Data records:
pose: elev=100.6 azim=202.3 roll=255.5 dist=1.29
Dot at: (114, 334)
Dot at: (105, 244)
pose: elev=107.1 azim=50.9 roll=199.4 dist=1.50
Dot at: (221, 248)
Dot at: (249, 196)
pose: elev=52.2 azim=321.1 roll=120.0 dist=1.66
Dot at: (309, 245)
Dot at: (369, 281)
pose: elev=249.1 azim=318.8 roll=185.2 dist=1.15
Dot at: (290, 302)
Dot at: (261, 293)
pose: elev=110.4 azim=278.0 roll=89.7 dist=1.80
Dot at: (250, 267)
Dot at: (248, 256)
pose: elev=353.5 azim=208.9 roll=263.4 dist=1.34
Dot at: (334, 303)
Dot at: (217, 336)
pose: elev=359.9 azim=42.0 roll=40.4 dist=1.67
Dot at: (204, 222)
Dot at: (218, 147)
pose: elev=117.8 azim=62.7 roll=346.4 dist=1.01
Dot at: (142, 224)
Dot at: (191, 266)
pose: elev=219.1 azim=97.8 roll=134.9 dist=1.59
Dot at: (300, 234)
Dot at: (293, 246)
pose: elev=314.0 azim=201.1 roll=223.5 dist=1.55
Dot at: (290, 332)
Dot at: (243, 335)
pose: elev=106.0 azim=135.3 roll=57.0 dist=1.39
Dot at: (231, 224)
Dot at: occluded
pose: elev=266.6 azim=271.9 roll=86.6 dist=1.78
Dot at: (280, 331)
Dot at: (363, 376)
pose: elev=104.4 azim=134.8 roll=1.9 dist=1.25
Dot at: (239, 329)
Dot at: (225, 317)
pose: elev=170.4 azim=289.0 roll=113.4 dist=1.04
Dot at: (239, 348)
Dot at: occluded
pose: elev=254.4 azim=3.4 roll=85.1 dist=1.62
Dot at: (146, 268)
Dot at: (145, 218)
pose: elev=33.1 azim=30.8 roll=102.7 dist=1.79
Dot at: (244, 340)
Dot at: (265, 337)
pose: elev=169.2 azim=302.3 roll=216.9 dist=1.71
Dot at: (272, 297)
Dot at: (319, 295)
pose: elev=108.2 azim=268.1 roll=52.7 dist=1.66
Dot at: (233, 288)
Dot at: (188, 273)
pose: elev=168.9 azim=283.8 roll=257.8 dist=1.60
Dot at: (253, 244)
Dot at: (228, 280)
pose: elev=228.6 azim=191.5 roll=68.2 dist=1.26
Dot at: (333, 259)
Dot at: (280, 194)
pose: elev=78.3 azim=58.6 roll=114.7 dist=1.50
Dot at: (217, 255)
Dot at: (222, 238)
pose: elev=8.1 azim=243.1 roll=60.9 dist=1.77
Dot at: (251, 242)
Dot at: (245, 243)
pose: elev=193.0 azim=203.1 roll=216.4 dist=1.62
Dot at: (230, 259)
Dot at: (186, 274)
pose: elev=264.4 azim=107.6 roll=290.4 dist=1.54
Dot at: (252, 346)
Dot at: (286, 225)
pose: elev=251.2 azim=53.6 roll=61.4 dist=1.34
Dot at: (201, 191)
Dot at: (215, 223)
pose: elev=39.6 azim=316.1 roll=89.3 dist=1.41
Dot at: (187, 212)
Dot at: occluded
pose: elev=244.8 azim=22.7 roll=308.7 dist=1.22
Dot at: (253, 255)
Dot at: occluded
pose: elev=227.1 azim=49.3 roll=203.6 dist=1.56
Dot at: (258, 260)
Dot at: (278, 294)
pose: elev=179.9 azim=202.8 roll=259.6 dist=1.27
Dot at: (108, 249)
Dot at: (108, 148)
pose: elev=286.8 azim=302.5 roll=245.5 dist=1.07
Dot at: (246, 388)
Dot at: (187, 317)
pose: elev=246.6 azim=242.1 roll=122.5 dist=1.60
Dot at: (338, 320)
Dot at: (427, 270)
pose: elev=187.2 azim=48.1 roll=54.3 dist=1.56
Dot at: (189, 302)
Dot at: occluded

◆ **WHAT IS NEEDED**
Edit the entries above by replacing every "pose" with "camera", and write them out again with everything else left unchanged.

◆ **RESPONSE**
camera: elev=100.6 azim=202.3 roll=255.5 dist=1.29
Dot at: (114, 334)
Dot at: (105, 244)
camera: elev=107.1 azim=50.9 roll=199.4 dist=1.50
Dot at: (221, 248)
Dot at: (249, 196)
camera: elev=52.2 azim=321.1 roll=120.0 dist=1.66
Dot at: (309, 245)
Dot at: (369, 281)
camera: elev=249.1 azim=318.8 roll=185.2 dist=1.15
Dot at: (290, 302)
Dot at: (261, 293)
camera: elev=110.4 azim=278.0 roll=89.7 dist=1.80
Dot at: (250, 267)
Dot at: (248, 256)
camera: elev=353.5 azim=208.9 roll=263.4 dist=1.34
Dot at: (334, 303)
Dot at: (217, 336)
camera: elev=359.9 azim=42.0 roll=40.4 dist=1.67
Dot at: (204, 222)
Dot at: (218, 147)
camera: elev=117.8 azim=62.7 roll=346.4 dist=1.01
Dot at: (142, 224)
Dot at: (191, 266)
camera: elev=219.1 azim=97.8 roll=134.9 dist=1.59
Dot at: (300, 234)
Dot at: (293, 246)
camera: elev=314.0 azim=201.1 roll=223.5 dist=1.55
Dot at: (290, 332)
Dot at: (243, 335)
camera: elev=106.0 azim=135.3 roll=57.0 dist=1.39
Dot at: (231, 224)
Dot at: occluded
camera: elev=266.6 azim=271.9 roll=86.6 dist=1.78
Dot at: (280, 331)
Dot at: (363, 376)
camera: elev=104.4 azim=134.8 roll=1.9 dist=1.25
Dot at: (239, 329)
Dot at: (225, 317)
camera: elev=170.4 azim=289.0 roll=113.4 dist=1.04
Dot at: (239, 348)
Dot at: occluded
camera: elev=254.4 azim=3.4 roll=85.1 dist=1.62
Dot at: (146, 268)
Dot at: (145, 218)
camera: elev=33.1 azim=30.8 roll=102.7 dist=1.79
Dot at: (244, 340)
Dot at: (265, 337)
camera: elev=169.2 azim=302.3 roll=216.9 dist=1.71
Dot at: (272, 297)
Dot at: (319, 295)
camera: elev=108.2 azim=268.1 roll=52.7 dist=1.66
Dot at: (233, 288)
Dot at: (188, 273)
camera: elev=168.9 azim=283.8 roll=257.8 dist=1.60
Dot at: (253, 244)
Dot at: (228, 280)
camera: elev=228.6 azim=191.5 roll=68.2 dist=1.26
Dot at: (333, 259)
Dot at: (280, 194)
camera: elev=78.3 azim=58.6 roll=114.7 dist=1.50
Dot at: (217, 255)
Dot at: (222, 238)
camera: elev=8.1 azim=243.1 roll=60.9 dist=1.77
Dot at: (251, 242)
Dot at: (245, 243)
camera: elev=193.0 azim=203.1 roll=216.4 dist=1.62
Dot at: (230, 259)
Dot at: (186, 274)
camera: elev=264.4 azim=107.6 roll=290.4 dist=1.54
Dot at: (252, 346)
Dot at: (286, 225)
camera: elev=251.2 azim=53.6 roll=61.4 dist=1.34
Dot at: (201, 191)
Dot at: (215, 223)
camera: elev=39.6 azim=316.1 roll=89.3 dist=1.41
Dot at: (187, 212)
Dot at: occluded
camera: elev=244.8 azim=22.7 roll=308.7 dist=1.22
Dot at: (253, 255)
Dot at: occluded
camera: elev=227.1 azim=49.3 roll=203.6 dist=1.56
Dot at: (258, 260)
Dot at: (278, 294)
camera: elev=179.9 azim=202.8 roll=259.6 dist=1.27
Dot at: (108, 249)
Dot at: (108, 148)
camera: elev=286.8 azim=302.5 roll=245.5 dist=1.07
Dot at: (246, 388)
Dot at: (187, 317)
camera: elev=246.6 azim=242.1 roll=122.5 dist=1.60
Dot at: (338, 320)
Dot at: (427, 270)
camera: elev=187.2 azim=48.1 roll=54.3 dist=1.56
Dot at: (189, 302)
Dot at: occluded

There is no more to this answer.